Mastering himself, Seth withdrew to look for a back door. The dusty trader, handsome or not, was of no consequence, and Seth would not pay Yusef an obscene price for information on Jamil, a man clearly notorious in the town. Someone else would tell him.

No exit presented itself, only Yusef’s living quarters and workroom, where a scroll was in the process of being artificially aged and a statuette awaited its final coat of gold paint. No wonder Yusef had been so quick to suspect the dagger was fake, given that he himself was clearly a counterfeiter.

Humble and honest merchant indeed.

Seth returned to Yusef’s back room of valuables. (Assuming the term “valuables” even applied after the revelations of the workroom.) He scanned the wall beside the shelf of vases and bowls.
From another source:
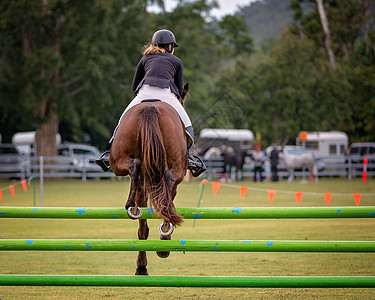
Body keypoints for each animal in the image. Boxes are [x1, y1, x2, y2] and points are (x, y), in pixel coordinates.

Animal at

A back door was likely hidden to prevent people from slipping out.

Seth had just decided to give it up and tromp out the front when the bead curtain rattled and a smooth voice inquired, “You’re considering a vase?”

The roguish man, Raider—yes, the name spoke volumes—slid past the bead curtain, his amber eyes running up and down Seth in undisguised appraisal. Seth was used to being sized up, but this felt like something else entirely. It felt … well, it felt sexual, and it had Seth bristling even before the man stepped rudely close. They were nearly the same height, which meant Seth could see the exact shape of Raider’s lips as he smirked.

“Such … receptacles don’t look like your style,” Raider said in that rolling voice of his.

He held out the sheathed dagger that he’d tried to sell. He held it not quite at his groin but pretty damned close, which meant that it almost brushed Seth’s groin. “Don’t you think this might be more to your liking?”